◆ Aim of the exercise ◆
Write out the text below about a married couple's money troubles word for word, from "Sean and Amy got" to "but success ahead.".

How do you and your spouse handle things when your family finances land on shaky ground? 

 

Sean and Amy got married about ten years ago.  Sean sells new trucks at a local Chevy dealership.  Amy is the office manager for a real estate firm.  They saved and, with a little help from their family, a couple of years ago they were able to buy their first home.  Amy got pregnant.  All seemed rosy in their world. 

 

But then their world collapsed.  What happened, and how can you keep your marriage from turning sour when your finances get shaky? 

 

Sean and Amy probably bought a little more house than they could afford, but so did most people they knew.  Amy figured she had an inside track on what looked like a booming housing market.  Sean saw nothing but success ahead. 

 

But then they got hit by a financial Hurricane Katrina.  Their dream of selling their house before their adjustable rate mortgage went up got squashed by a falling housing market.  The gas crisis knocked the floor out of Sean’s income: no one wanted to buy gas-guzzling pickup truck any more.  At Amy’s firm they started talking about layoffs.

◆ Stored rows ◆

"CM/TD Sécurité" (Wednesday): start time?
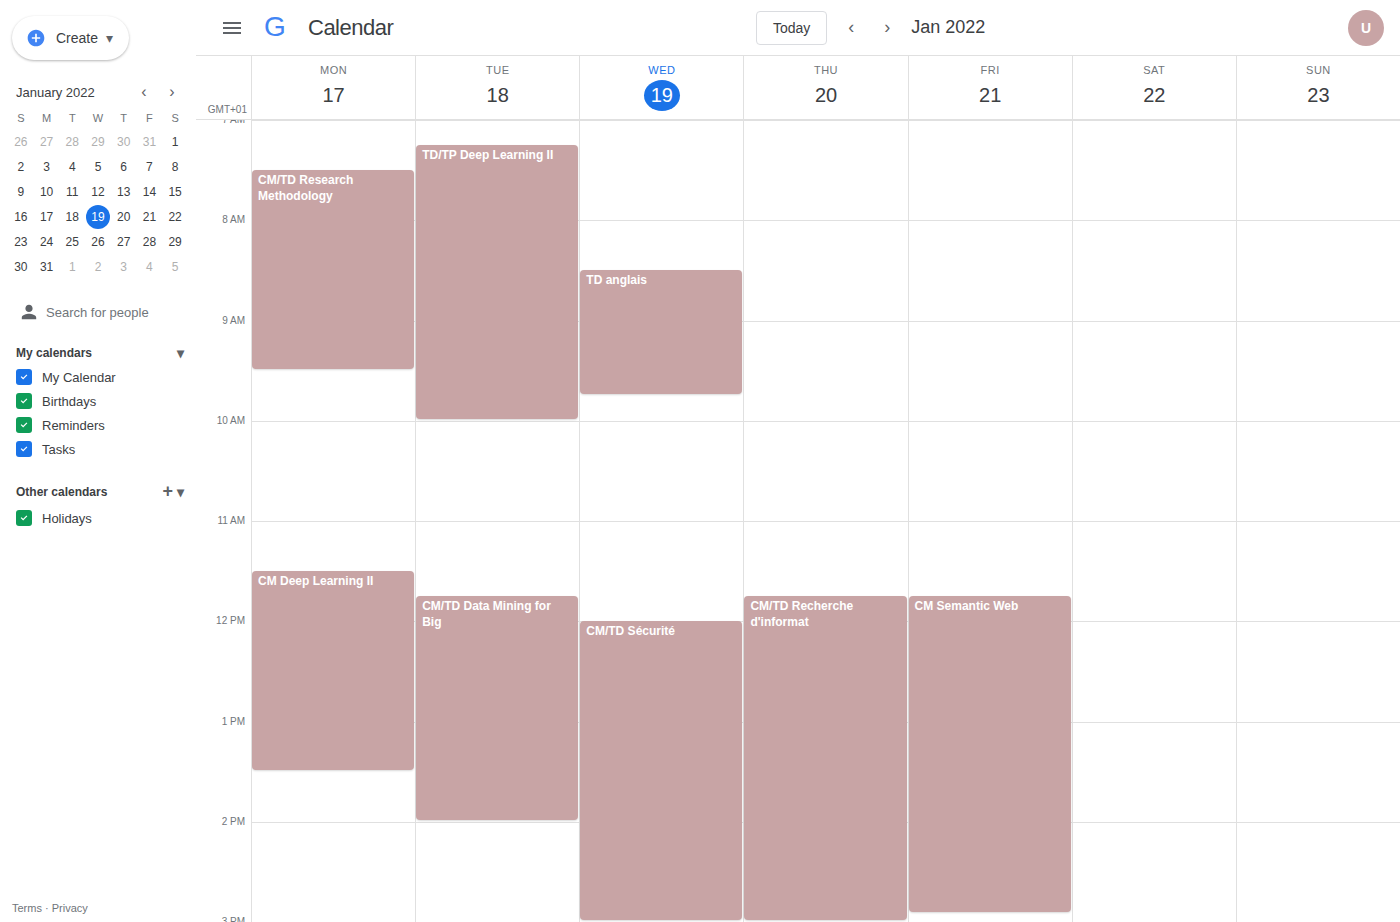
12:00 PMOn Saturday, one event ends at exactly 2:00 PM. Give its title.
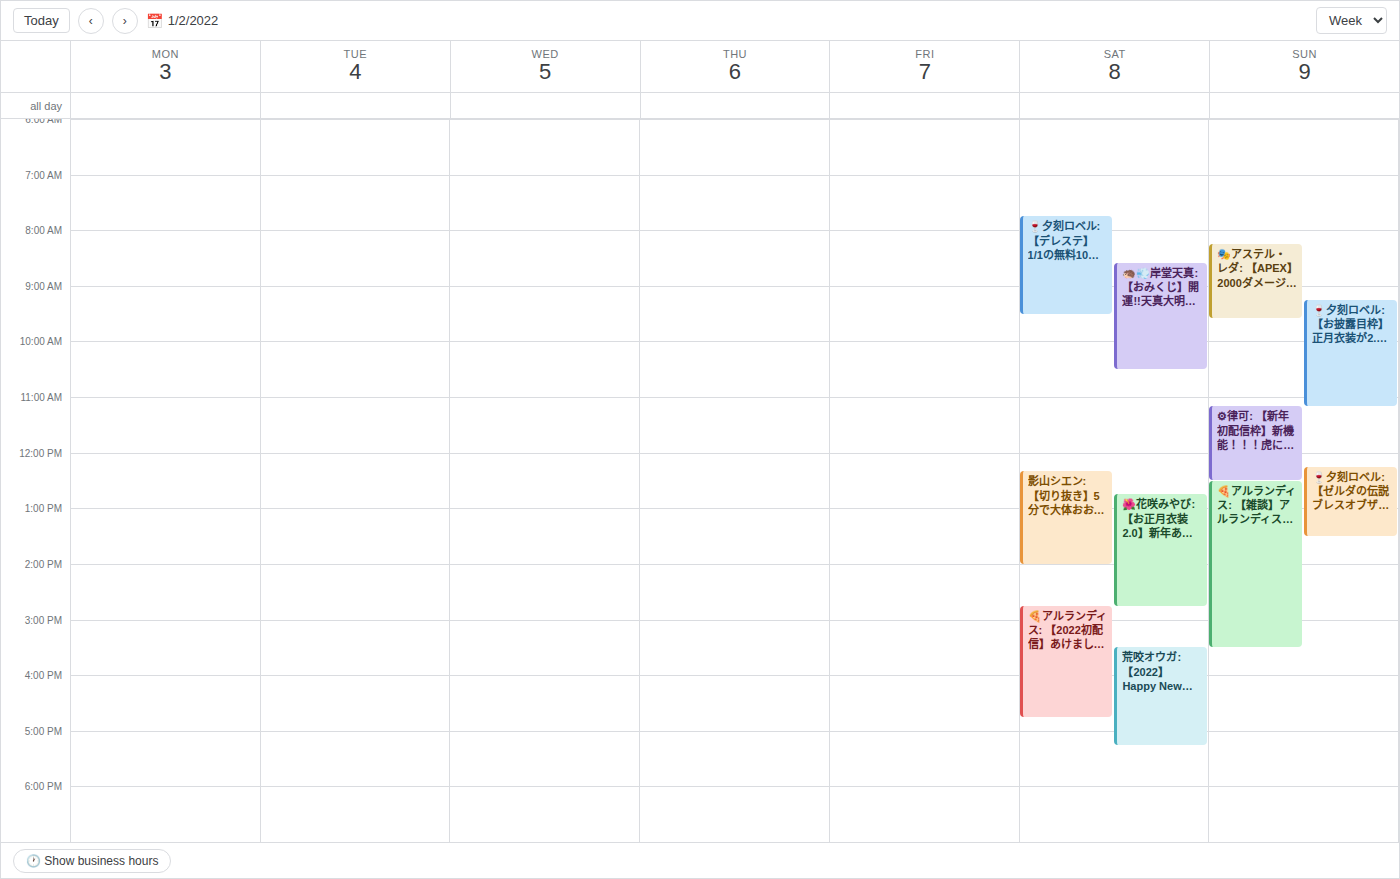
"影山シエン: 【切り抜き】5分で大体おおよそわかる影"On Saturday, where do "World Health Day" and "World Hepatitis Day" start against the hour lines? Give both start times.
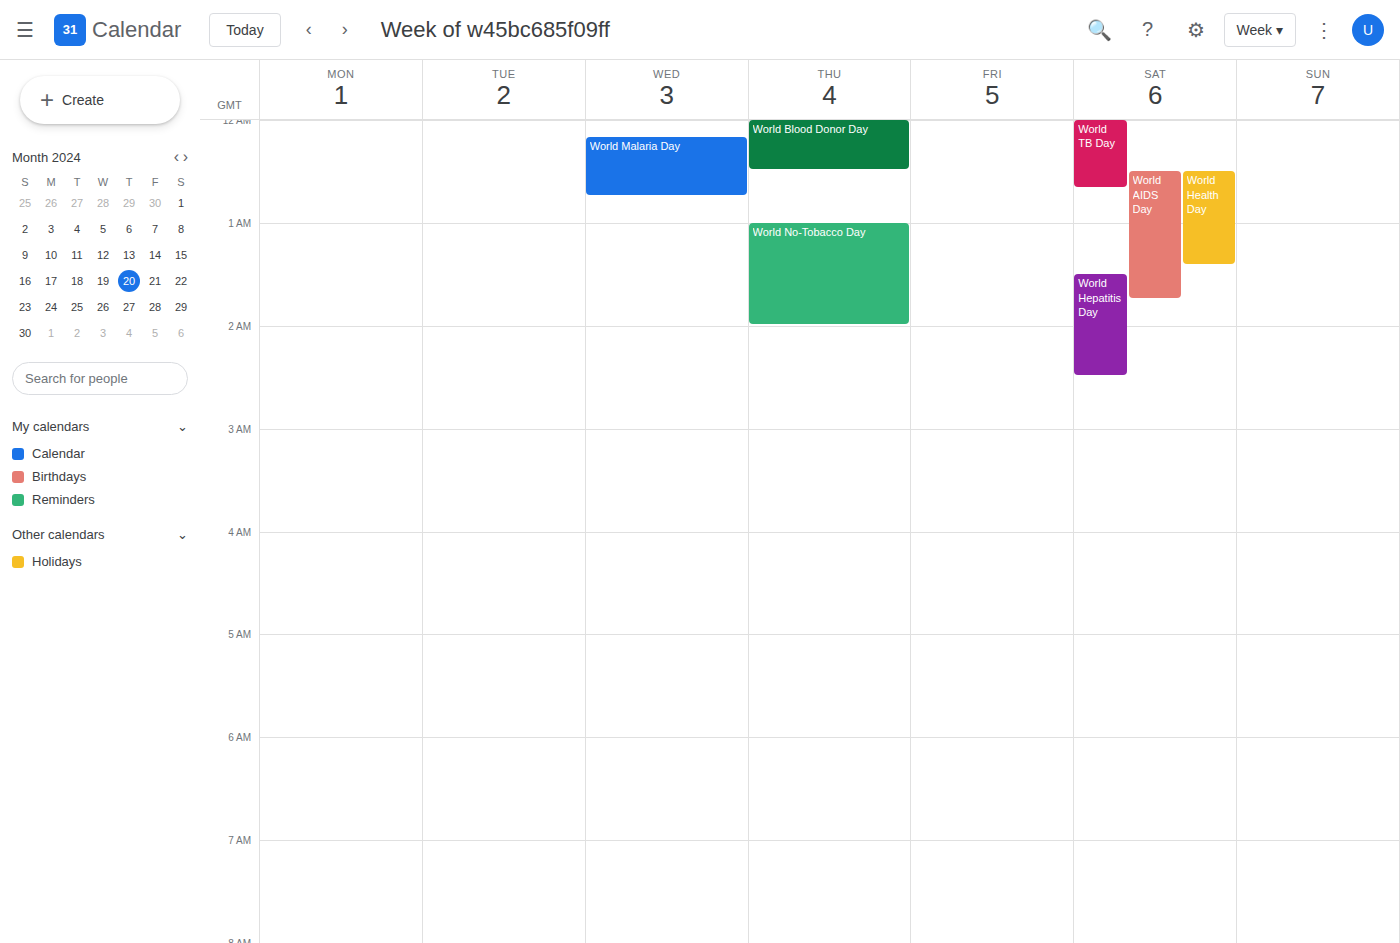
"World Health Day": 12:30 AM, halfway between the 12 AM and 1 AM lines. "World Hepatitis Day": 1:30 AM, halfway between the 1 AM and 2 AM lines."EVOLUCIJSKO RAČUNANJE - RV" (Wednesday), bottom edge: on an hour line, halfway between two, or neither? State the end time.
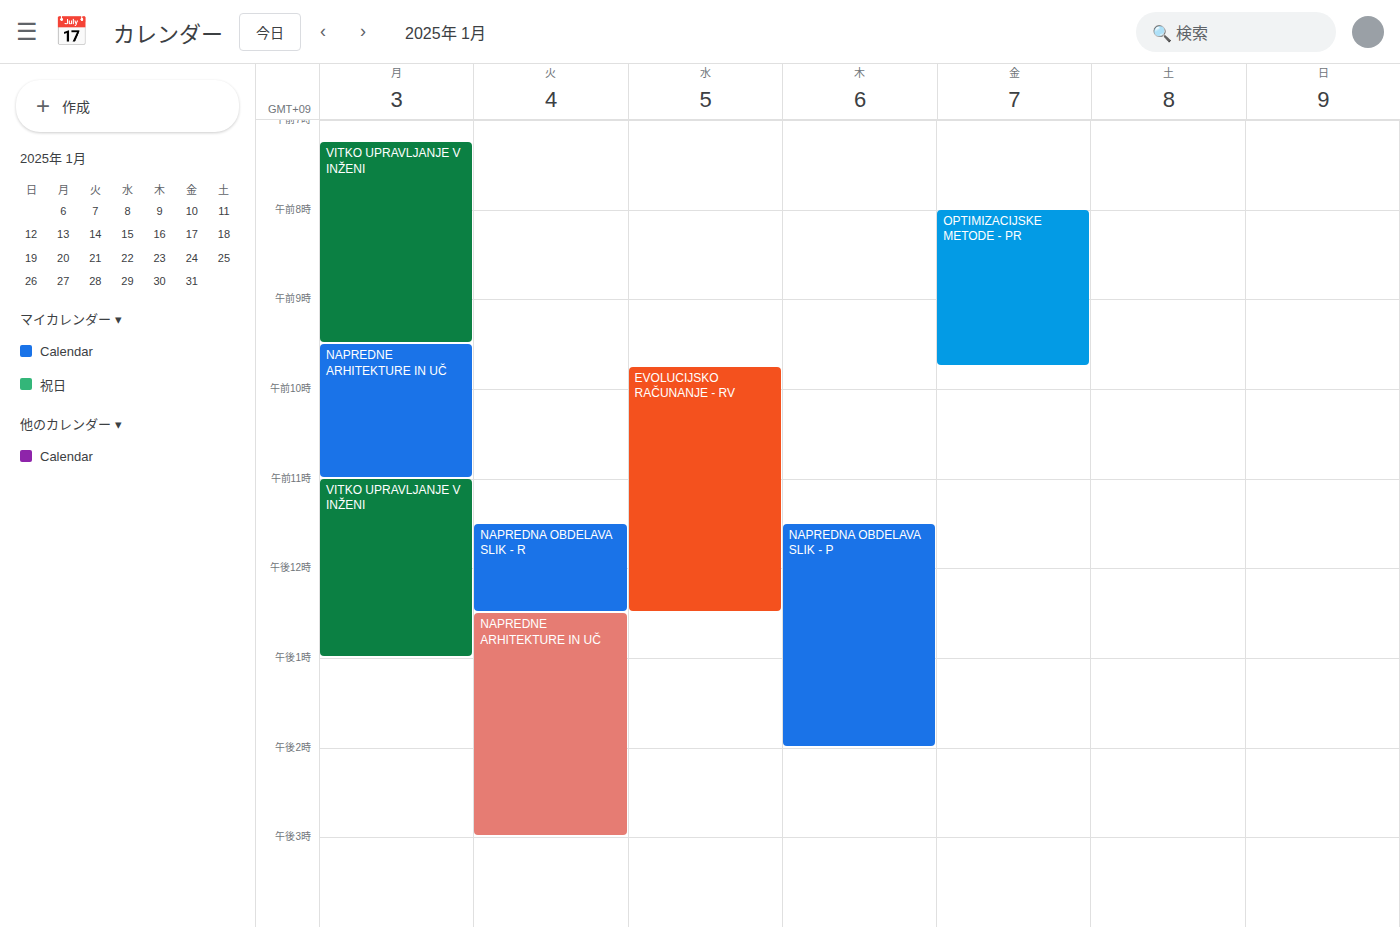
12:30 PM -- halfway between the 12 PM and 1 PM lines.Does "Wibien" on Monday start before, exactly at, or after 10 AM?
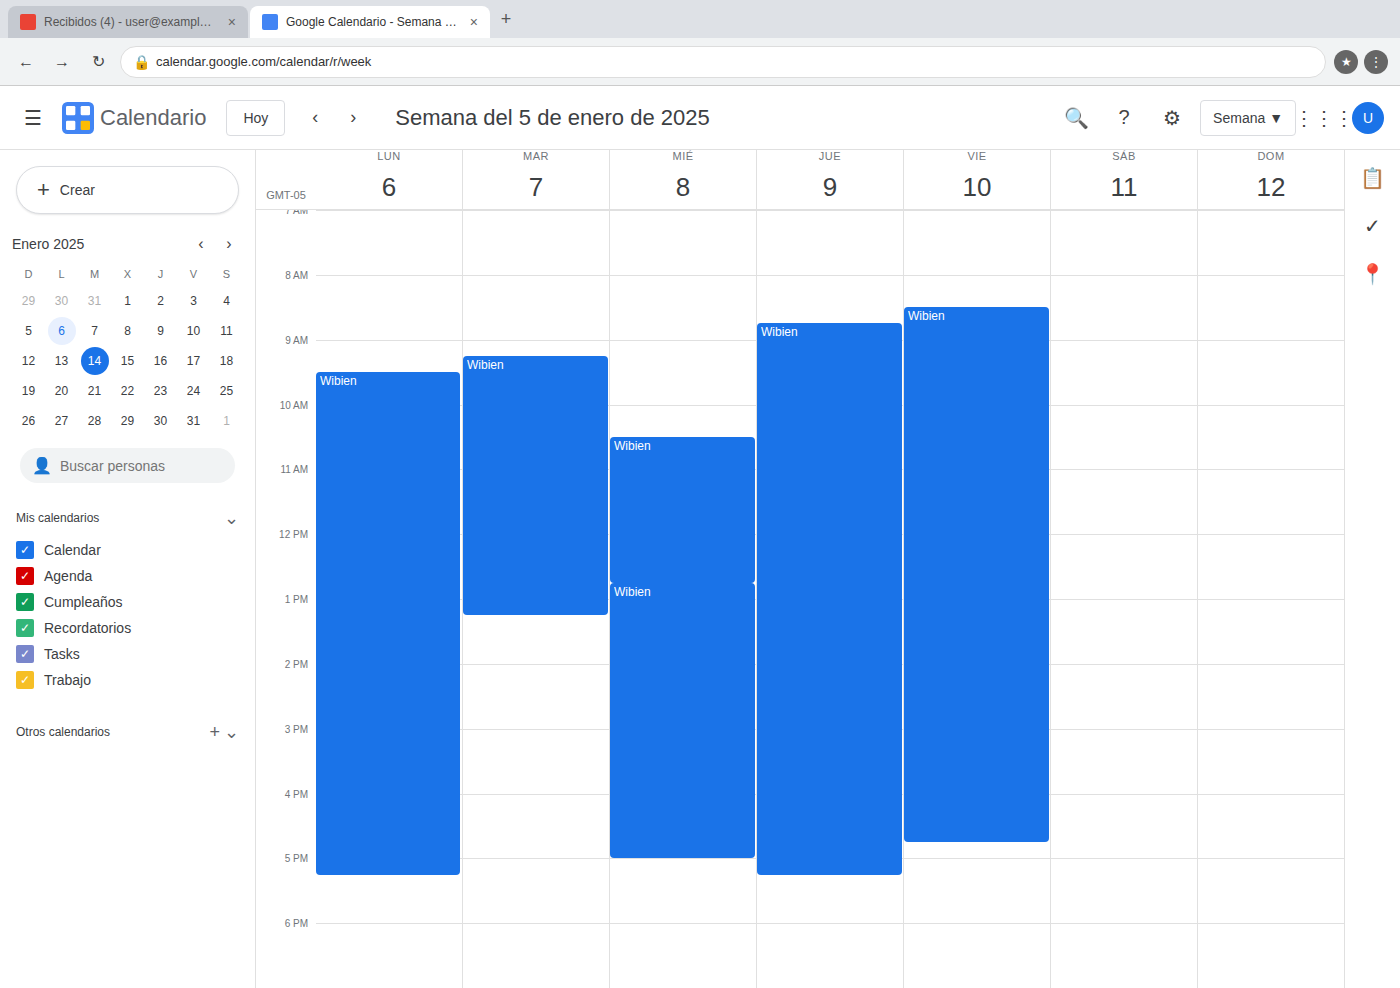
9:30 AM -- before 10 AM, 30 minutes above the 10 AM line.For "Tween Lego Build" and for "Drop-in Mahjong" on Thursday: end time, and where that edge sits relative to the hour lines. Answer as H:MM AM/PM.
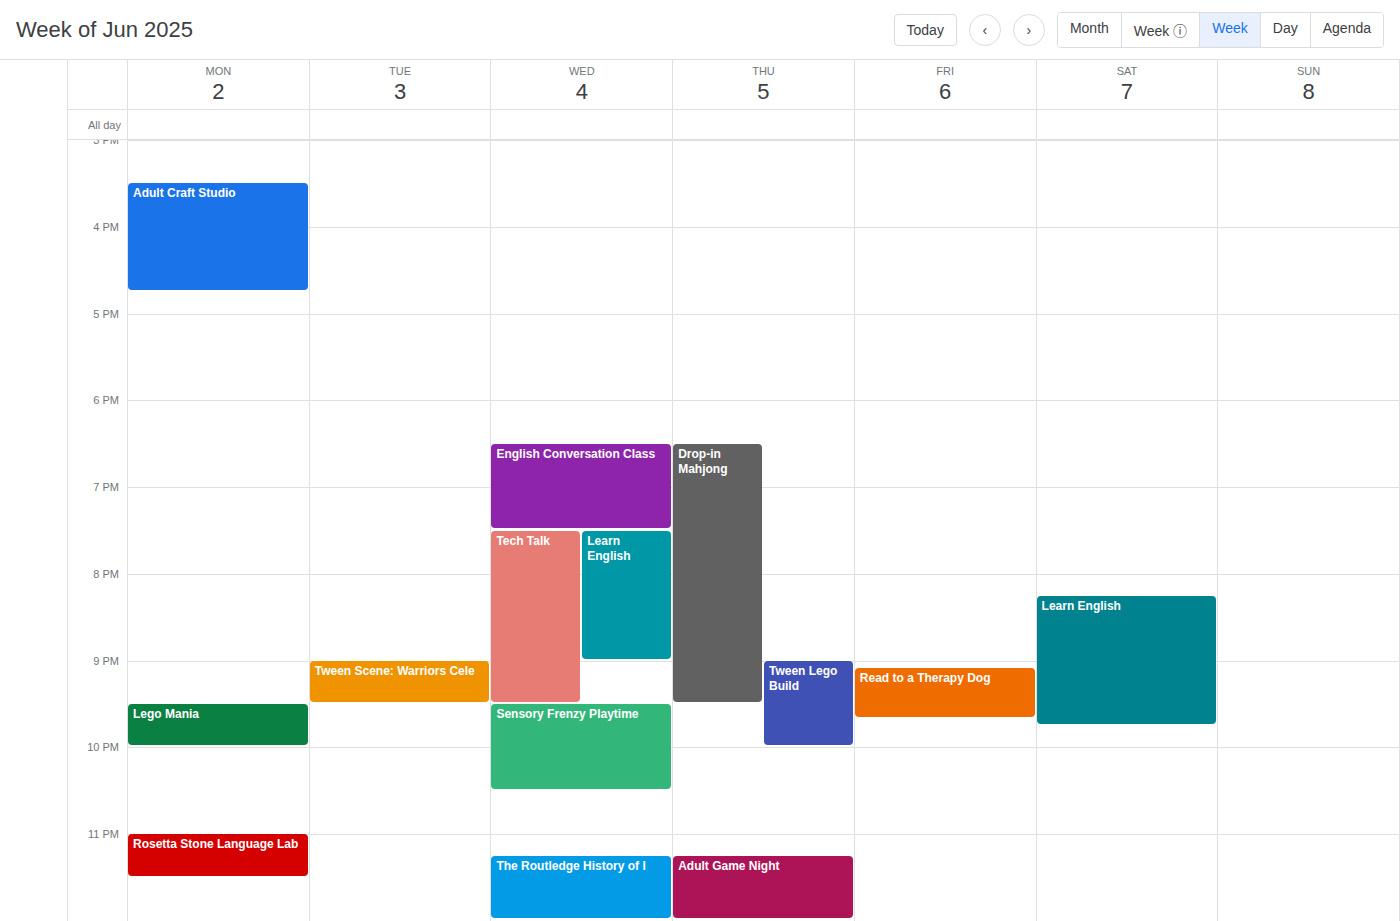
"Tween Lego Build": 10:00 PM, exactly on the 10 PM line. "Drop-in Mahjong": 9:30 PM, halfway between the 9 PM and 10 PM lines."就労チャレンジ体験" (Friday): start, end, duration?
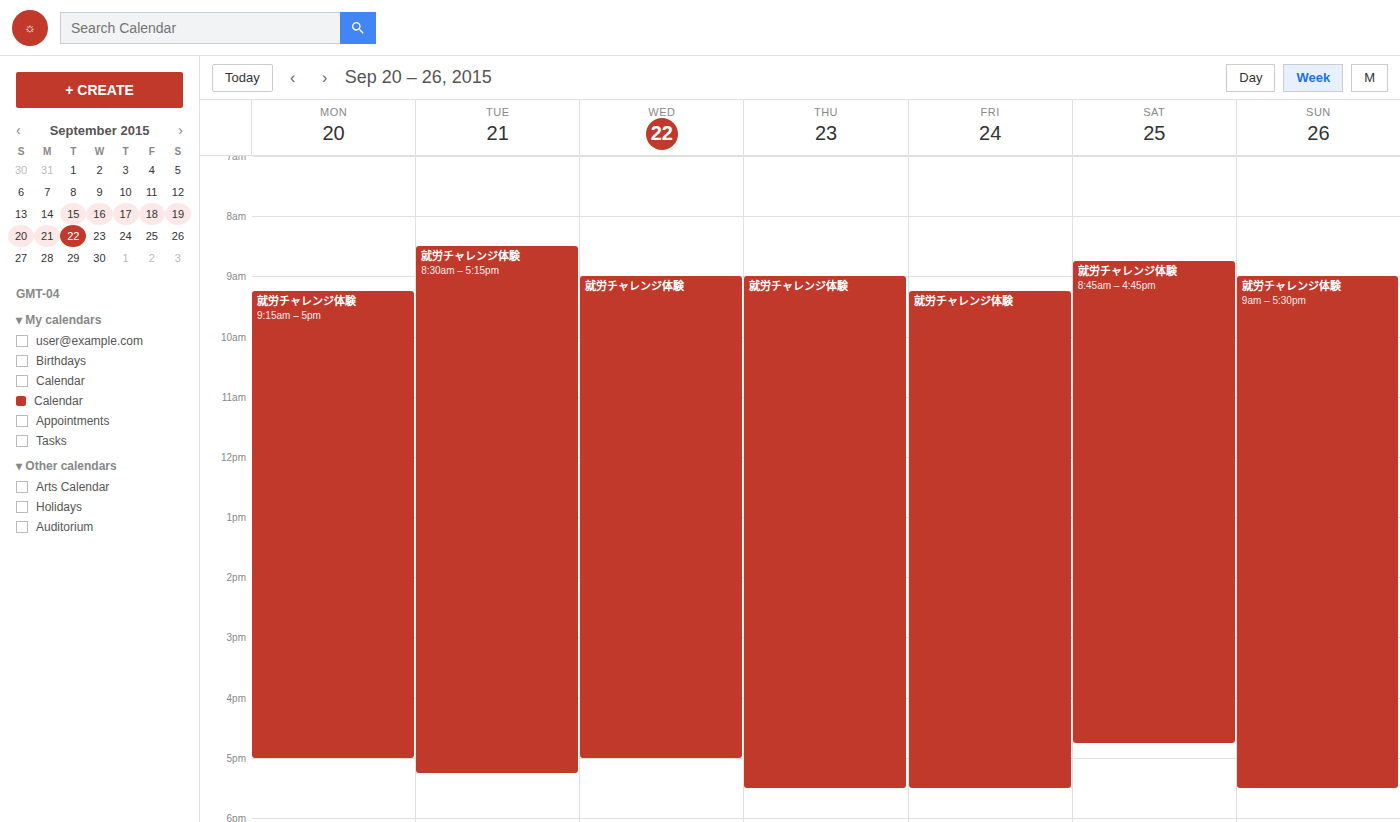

◆ Correct answer ◆
Sean and Amy got married about ten years ago.  Sean sells new trucks at a local Chevy dealership.  Amy is the office manager for a real estate firm.  They saved and, with a little help from their family, a couple of years ago they were able to buy their first home.  Amy got pregnant.  All seemed rosy in their world. 

 

But then their world collapsed.  What happened, and how can you keep your marriage from turning sour when your finances get shaky? 

 

Sean and Amy probably bought a little more house than they could afford, but so did most people they knew.  Amy figured she had an inside track on what looked like a booming housing market.  Sean saw nothing but success ahead.